Exceptional and most unusual travel book. Highly recommended

An Oxford-educated American ;awyer in his fifties walks across Northern Burma to fulfill an ambition held since his student yesrs. How he achives this, the dangers encountered en route, the various insurgent groups met, the cause that unites them against a powerful and ruthless enemy, the cameraderie of men under strain, the nobility of a man when tested to the limit of his courage, the beauty and grandeur of what is one of the last places on earth yet to be explored are the subjects of this book. But even more remarkable than the story itself is the author's extraordinary gift for writing. From the moment I began reading Among Insurgents, I was aware of experiencing something both rare and deeply inspired. I did not read, as much as savour the profound humanity as well as the poetry and humour expressed in this book and consider it the most unusual and distinguished travel book I have ever read.

Dances with Leeches

'Among Insurgents' by Shelby Tucker is more than a travel book.

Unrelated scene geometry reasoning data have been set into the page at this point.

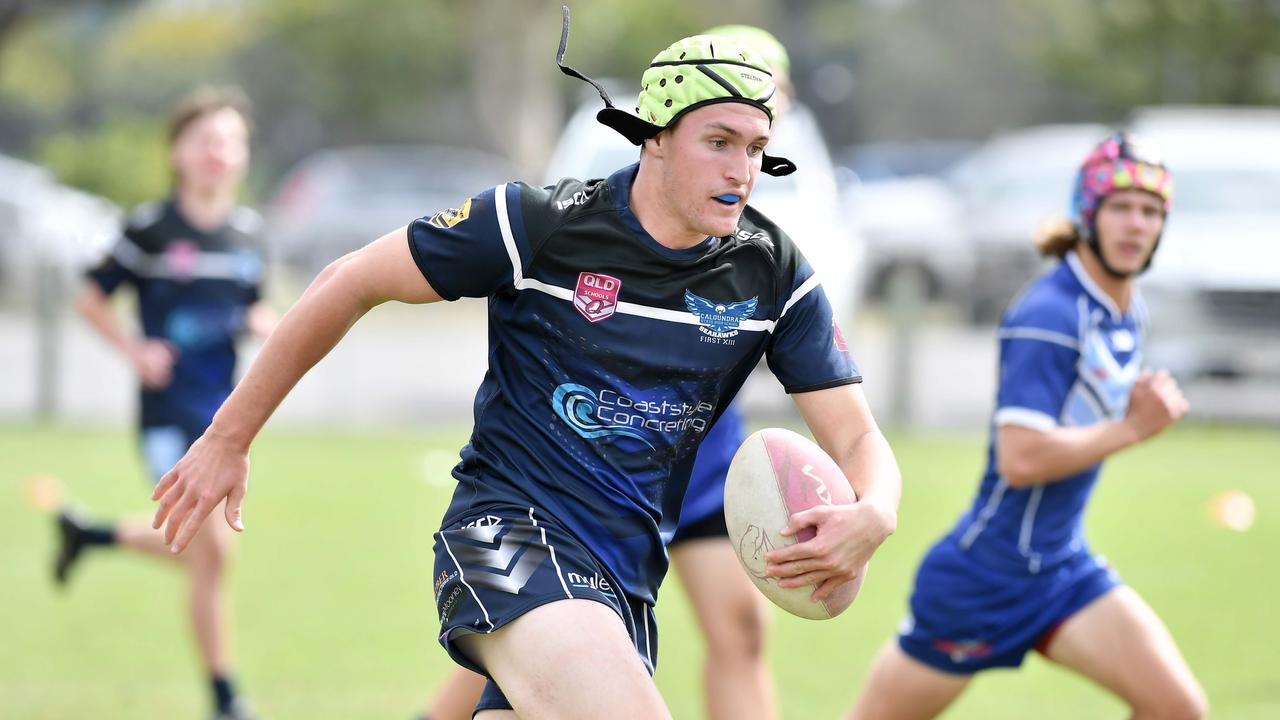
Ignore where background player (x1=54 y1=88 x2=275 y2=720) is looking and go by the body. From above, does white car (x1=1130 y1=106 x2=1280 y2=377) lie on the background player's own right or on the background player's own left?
on the background player's own left

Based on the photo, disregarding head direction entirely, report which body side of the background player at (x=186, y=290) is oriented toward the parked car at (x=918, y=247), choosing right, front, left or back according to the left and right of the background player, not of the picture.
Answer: left

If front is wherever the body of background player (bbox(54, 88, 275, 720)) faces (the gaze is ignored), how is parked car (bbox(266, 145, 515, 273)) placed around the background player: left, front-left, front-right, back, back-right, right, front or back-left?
back-left

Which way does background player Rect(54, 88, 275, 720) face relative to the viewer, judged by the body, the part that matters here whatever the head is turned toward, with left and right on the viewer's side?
facing the viewer and to the right of the viewer
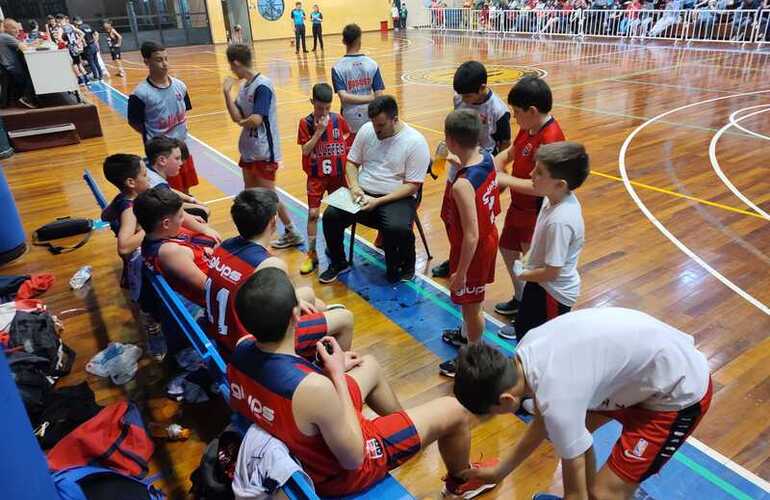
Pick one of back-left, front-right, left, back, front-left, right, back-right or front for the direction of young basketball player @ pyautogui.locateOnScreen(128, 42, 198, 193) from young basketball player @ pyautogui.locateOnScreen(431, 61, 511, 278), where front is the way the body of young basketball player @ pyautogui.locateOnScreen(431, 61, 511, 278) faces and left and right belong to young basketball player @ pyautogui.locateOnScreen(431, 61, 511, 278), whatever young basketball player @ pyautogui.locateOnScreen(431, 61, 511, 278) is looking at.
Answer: front-right

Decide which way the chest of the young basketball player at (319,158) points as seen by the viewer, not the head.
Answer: toward the camera

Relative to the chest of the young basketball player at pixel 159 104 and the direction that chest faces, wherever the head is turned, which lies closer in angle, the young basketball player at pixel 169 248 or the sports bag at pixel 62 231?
the young basketball player

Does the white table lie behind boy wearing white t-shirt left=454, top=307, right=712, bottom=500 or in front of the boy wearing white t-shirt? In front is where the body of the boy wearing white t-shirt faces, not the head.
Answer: in front

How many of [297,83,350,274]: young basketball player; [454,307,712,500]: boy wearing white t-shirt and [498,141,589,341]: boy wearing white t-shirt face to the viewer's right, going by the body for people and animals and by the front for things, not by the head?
0

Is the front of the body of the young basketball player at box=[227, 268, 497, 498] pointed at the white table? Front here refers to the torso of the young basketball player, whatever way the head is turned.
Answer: no

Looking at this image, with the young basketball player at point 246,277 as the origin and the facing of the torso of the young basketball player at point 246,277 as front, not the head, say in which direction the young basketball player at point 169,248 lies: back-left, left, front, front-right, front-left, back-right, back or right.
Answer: left

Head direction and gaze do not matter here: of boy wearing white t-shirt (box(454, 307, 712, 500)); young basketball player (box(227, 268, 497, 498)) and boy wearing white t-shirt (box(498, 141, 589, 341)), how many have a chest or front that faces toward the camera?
0

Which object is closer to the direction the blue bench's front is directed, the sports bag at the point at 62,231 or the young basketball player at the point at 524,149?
the young basketball player

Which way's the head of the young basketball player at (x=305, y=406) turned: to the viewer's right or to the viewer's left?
to the viewer's right

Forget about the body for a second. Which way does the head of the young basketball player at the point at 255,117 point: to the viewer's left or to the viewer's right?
to the viewer's left

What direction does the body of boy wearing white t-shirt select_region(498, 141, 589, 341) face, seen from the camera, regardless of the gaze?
to the viewer's left

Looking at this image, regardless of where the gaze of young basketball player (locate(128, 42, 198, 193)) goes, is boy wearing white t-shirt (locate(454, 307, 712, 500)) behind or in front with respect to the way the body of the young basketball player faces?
in front

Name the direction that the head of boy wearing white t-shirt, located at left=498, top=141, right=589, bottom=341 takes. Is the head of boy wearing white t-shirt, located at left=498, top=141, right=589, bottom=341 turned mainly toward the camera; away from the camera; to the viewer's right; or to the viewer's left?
to the viewer's left

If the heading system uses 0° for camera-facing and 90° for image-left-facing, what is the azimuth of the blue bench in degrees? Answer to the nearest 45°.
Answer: approximately 225°

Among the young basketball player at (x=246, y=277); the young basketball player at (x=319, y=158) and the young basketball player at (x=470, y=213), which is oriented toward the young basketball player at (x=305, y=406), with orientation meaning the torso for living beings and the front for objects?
the young basketball player at (x=319, y=158)

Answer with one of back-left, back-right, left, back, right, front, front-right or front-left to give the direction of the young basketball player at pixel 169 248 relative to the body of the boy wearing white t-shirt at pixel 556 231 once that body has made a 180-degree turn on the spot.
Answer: back

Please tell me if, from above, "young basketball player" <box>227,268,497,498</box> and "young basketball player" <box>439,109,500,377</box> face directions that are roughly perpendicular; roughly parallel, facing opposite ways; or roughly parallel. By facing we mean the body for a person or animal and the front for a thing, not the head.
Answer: roughly perpendicular

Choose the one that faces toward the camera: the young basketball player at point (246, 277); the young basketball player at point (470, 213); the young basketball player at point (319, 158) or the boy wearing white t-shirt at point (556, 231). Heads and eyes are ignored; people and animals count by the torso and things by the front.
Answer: the young basketball player at point (319, 158)

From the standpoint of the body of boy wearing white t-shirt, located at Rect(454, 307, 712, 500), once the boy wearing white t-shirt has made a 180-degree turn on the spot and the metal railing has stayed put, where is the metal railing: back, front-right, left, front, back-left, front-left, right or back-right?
left

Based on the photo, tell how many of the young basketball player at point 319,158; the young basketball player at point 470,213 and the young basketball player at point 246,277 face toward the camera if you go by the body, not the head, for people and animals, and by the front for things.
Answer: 1

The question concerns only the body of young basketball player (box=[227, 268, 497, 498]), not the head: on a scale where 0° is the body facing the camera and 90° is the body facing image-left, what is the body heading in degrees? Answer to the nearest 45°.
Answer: approximately 225°

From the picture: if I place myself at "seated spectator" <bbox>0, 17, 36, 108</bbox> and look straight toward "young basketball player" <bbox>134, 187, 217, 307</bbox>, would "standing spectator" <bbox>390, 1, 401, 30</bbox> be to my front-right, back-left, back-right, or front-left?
back-left

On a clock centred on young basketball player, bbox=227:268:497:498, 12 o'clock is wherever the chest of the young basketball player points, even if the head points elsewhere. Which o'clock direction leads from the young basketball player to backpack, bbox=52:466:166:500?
The backpack is roughly at 8 o'clock from the young basketball player.
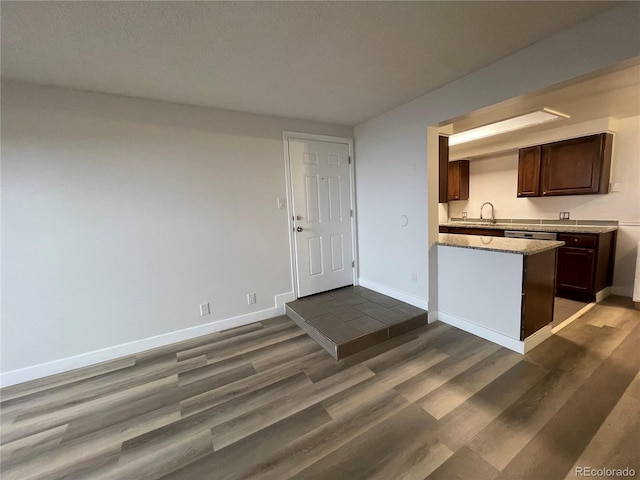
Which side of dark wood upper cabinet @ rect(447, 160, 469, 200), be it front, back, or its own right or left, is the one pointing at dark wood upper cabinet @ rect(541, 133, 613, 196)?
left

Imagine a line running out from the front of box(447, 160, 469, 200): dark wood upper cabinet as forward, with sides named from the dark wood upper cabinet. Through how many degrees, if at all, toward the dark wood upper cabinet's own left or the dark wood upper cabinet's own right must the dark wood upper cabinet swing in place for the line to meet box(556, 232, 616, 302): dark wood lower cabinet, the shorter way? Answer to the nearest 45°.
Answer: approximately 90° to the dark wood upper cabinet's own left

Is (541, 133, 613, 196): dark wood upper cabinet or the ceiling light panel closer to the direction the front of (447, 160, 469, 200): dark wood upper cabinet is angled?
the ceiling light panel

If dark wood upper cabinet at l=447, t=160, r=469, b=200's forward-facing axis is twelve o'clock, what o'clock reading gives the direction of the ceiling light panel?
The ceiling light panel is roughly at 10 o'clock from the dark wood upper cabinet.

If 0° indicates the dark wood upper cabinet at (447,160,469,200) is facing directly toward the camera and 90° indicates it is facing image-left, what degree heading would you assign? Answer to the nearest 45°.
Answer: approximately 45°

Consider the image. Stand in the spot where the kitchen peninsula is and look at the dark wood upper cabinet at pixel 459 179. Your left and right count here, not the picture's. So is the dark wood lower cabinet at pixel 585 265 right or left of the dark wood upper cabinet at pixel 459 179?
right
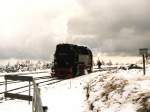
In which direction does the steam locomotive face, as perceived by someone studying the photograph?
facing the viewer and to the left of the viewer
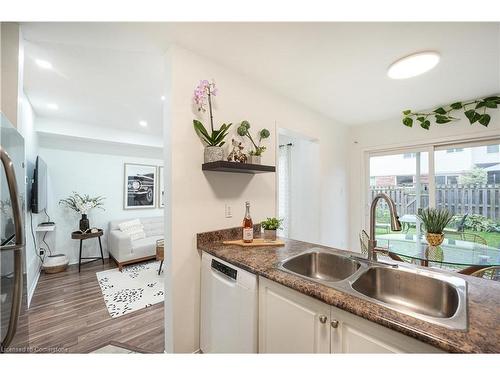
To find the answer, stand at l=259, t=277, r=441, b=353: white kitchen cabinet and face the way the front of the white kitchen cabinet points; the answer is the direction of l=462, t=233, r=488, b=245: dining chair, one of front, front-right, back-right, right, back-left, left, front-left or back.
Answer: back

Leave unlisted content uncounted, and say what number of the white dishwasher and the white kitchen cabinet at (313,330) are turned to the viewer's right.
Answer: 0

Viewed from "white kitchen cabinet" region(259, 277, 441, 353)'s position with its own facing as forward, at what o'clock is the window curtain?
The window curtain is roughly at 4 o'clock from the white kitchen cabinet.

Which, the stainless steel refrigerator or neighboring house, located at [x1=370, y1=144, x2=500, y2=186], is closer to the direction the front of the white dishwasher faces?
the stainless steel refrigerator

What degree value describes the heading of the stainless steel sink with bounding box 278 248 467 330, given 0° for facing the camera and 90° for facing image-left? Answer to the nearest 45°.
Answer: approximately 45°

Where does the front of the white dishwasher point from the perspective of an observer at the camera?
facing the viewer and to the left of the viewer

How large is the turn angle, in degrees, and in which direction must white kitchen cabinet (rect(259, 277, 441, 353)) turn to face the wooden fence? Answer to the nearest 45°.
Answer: approximately 180°

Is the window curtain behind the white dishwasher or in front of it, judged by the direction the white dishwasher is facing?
behind

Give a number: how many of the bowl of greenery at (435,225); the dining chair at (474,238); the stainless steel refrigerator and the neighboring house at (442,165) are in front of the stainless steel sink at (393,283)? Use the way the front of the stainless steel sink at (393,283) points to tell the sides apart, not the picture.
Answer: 1

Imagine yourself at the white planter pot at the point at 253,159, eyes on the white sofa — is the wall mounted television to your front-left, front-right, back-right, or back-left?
front-left

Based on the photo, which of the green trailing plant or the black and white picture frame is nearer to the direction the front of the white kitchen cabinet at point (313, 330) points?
the black and white picture frame
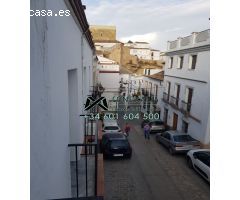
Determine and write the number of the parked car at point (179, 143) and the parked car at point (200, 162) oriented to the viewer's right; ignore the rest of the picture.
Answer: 0

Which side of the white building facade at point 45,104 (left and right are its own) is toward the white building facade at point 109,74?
left

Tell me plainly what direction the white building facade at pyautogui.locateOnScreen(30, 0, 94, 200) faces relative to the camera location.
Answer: facing to the right of the viewer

This extraordinary account of a fifty-four year old writer's trek across war-torn Burma from China to India has about it - to use Fitzgerald's phrase - 'something glorious'. It is the unique blend of high adventure with the lucid and passionate exposition of his Kachin escorts' struggles against a corrupt government (bolstered by misguided Western military aid) that looks set to make this a classic. Merciless in its ironic - and at times very amusing - exposure of folly (not least his own), lyrical in its description of this little-known land and its peoples, and ulluminating in its astute political / historical analysis, this is, by any measure, a remarkable achievement.